[Provided records]

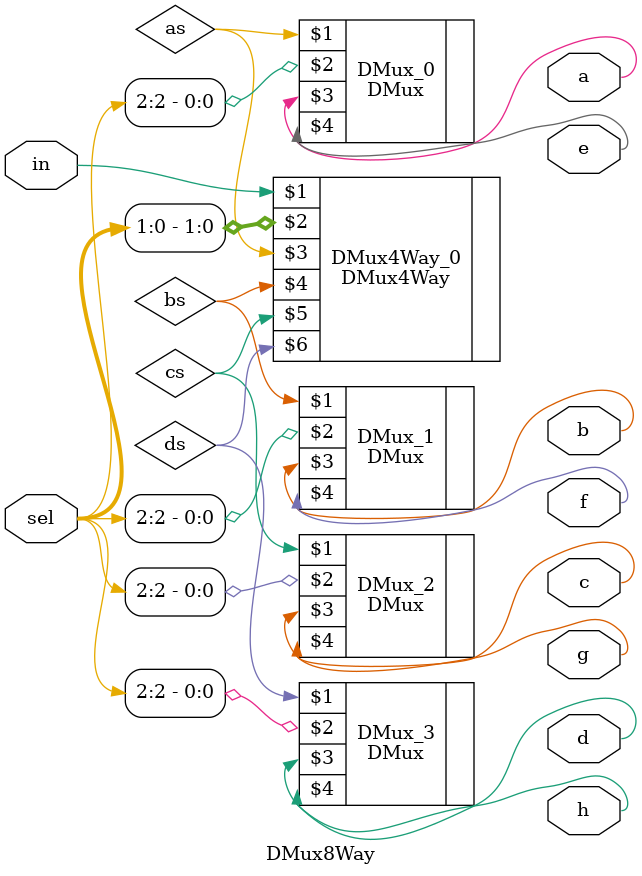
<source format=v>
/**
 * 8-way demultiplexor:
 * {a, b, c, d, e, f, g, h} = {in, 0, 0, 0, 0, 0, 0, 0} if sel == 000
 *                            {0, in, 0, 0, 0, 0, 0, 0} if sel == 001
 *                            etc.
 *                            {0, 0, 0, 0, 0, 0, 0, in} if sel == 111
 */

module DMux8Way(
	input wire in,
	input wire [2:0] sel,
    output wire a,
	output wire b,
	output wire c,
	output wire d,
	output wire e,
	output wire f,
	output wire g,
	output wire h
	);

// your implementation comes here:

wire as, bs, cs, ds;

DMux4Way DMux4Way_0(in, {sel[1], sel[0]}, as, bs, cs, ds );
DMux DMux_0(as, sel[2], a, e);
DMux DMux_1(bs, sel[2], b, f);
DMux DMux_2(cs, sel[2], c, g);
DMux DMux_3(ds, sel[2], d, h);

endmodule

</source>
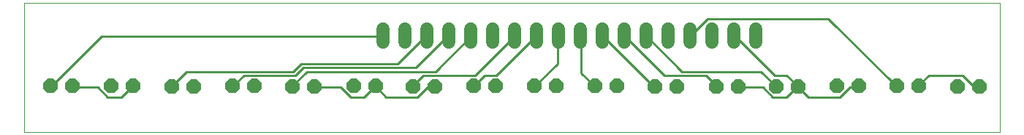
<source format=gtl>
G75*
%MOIN*%
%OFA0B0*%
%FSLAX24Y24*%
%IPPOS*%
%LPD*%
%AMOC8*
5,1,8,0,0,1.08239X$1,22.5*
%
%ADD10C,0.0000*%
%ADD11C,0.0600*%
%ADD12OC8,0.0660*%
%ADD13C,0.0100*%
D10*
X000100Y000100D02*
X000100Y006006D01*
X044588Y006006D01*
X044588Y000100D01*
X000100Y000100D01*
D11*
X016470Y004233D02*
X016470Y004833D01*
X017470Y004833D02*
X017470Y004233D01*
X018470Y004233D02*
X018470Y004833D01*
X019470Y004833D02*
X019470Y004233D01*
X020470Y004233D02*
X020470Y004833D01*
X021470Y004833D02*
X021470Y004233D01*
X022470Y004233D02*
X022470Y004833D01*
X023470Y004833D02*
X023470Y004233D01*
X024470Y004233D02*
X024470Y004833D01*
X025470Y004833D02*
X025470Y004233D01*
X026470Y004233D02*
X026470Y004833D01*
X027470Y004833D02*
X027470Y004233D01*
X028470Y004233D02*
X028470Y004833D01*
X029470Y004833D02*
X029470Y004233D01*
X030470Y004233D02*
X030470Y004833D01*
X031470Y004833D02*
X031470Y004233D01*
X032470Y004233D02*
X032470Y004833D01*
X033470Y004833D02*
X033470Y004233D01*
D12*
X032643Y002198D03*
X031643Y002198D03*
X029868Y002198D03*
X028868Y002198D03*
X027112Y002206D03*
X026112Y002206D03*
X024356Y002206D03*
X023356Y002206D03*
X021600Y002206D03*
X020600Y002206D03*
X018836Y002202D03*
X017836Y002202D03*
X016108Y002214D03*
X015108Y002214D03*
X013336Y002194D03*
X012336Y002194D03*
X010600Y002222D03*
X009600Y002222D03*
X007832Y002198D03*
X006832Y002198D03*
X005065Y002218D03*
X004065Y002218D03*
X002301Y002218D03*
X001301Y002218D03*
X034383Y002202D03*
X035383Y002202D03*
X037143Y002214D03*
X038143Y002214D03*
X039887Y002210D03*
X040887Y002210D03*
X042639Y002194D03*
X043639Y002194D03*
D13*
X043593Y002238D01*
X043323Y002238D01*
X042873Y002688D01*
X041343Y002688D01*
X040893Y002238D01*
X040887Y002210D01*
X039887Y002210D02*
X039813Y002238D01*
X036753Y005298D01*
X031263Y005298D01*
X030543Y004578D01*
X030470Y004533D01*
X032470Y004533D02*
X032523Y004488D01*
X034323Y002688D01*
X034863Y002688D01*
X035313Y002238D01*
X035383Y002202D01*
X035403Y002148D01*
X035853Y001698D01*
X037293Y001698D01*
X037743Y002148D01*
X038103Y002148D01*
X038143Y002214D01*
X035383Y002202D02*
X035313Y002148D01*
X034863Y001698D01*
X034233Y001698D01*
X033783Y002148D01*
X032703Y002148D01*
X032643Y002198D01*
X031643Y002198D02*
X031623Y002238D01*
X031173Y002688D01*
X029283Y002688D01*
X027483Y004488D01*
X027470Y004533D01*
X026493Y004488D02*
X026470Y004533D01*
X026493Y004488D02*
X028833Y002148D01*
X028868Y002198D01*
X026112Y002206D02*
X026043Y002238D01*
X025503Y002778D01*
X025503Y004488D01*
X025470Y004533D01*
X024470Y004533D02*
X024423Y004488D01*
X024423Y003228D01*
X023433Y002238D01*
X023356Y002206D01*
X021093Y002688D02*
X020643Y002238D01*
X020600Y002206D01*
X018836Y002202D02*
X018753Y002148D01*
X018483Y002148D01*
X018033Y001698D01*
X016593Y001698D01*
X016143Y002148D01*
X016108Y002214D01*
X016053Y002148D01*
X015603Y001698D01*
X014973Y001698D01*
X014523Y002148D01*
X013353Y002148D01*
X013336Y002194D01*
X012993Y002868D02*
X012363Y002238D01*
X012336Y002194D01*
X010113Y002688D02*
X009663Y002238D01*
X009600Y002222D01*
X007503Y002868D02*
X006873Y002238D01*
X006832Y002198D01*
X005065Y002218D02*
X004983Y002148D01*
X004533Y001698D01*
X003903Y001698D01*
X003453Y002148D01*
X002373Y002148D01*
X002301Y002218D01*
X001383Y002238D02*
X001301Y002218D01*
X001383Y002238D02*
X003633Y004488D01*
X016413Y004488D01*
X016470Y004533D01*
X017133Y003228D02*
X018393Y004488D01*
X018470Y004533D01*
X019383Y004488D02*
X019470Y004533D01*
X019383Y004488D02*
X017943Y003048D01*
X012813Y003048D01*
X012453Y002688D01*
X010113Y002688D01*
X012363Y002868D02*
X007503Y002868D01*
X012363Y002868D02*
X012723Y003228D01*
X017133Y003228D01*
X018843Y002868D02*
X012993Y002868D01*
X017836Y002202D02*
X017853Y002238D01*
X018303Y002688D01*
X020643Y002688D01*
X022443Y004488D01*
X022470Y004533D01*
X023433Y004488D02*
X023470Y004533D01*
X023433Y004488D02*
X021633Y002688D01*
X021093Y002688D01*
X020463Y004488D02*
X018843Y002868D01*
X028473Y004488D02*
X030093Y002868D01*
X033693Y002868D01*
X034323Y002238D01*
X034383Y002202D01*
X028473Y004488D02*
X028470Y004533D01*
X020470Y004533D02*
X020463Y004488D01*
M02*

</source>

[/Provided records]

#### [Problem details]
In the material above, which lines contain "output"? Copy each of them.

#### [Solution for this problem]
    output wire a,
	output wire b,
	output wire c,
	output wire d,
	output wire e,
	output wire f,
	output wire g,
	output wire h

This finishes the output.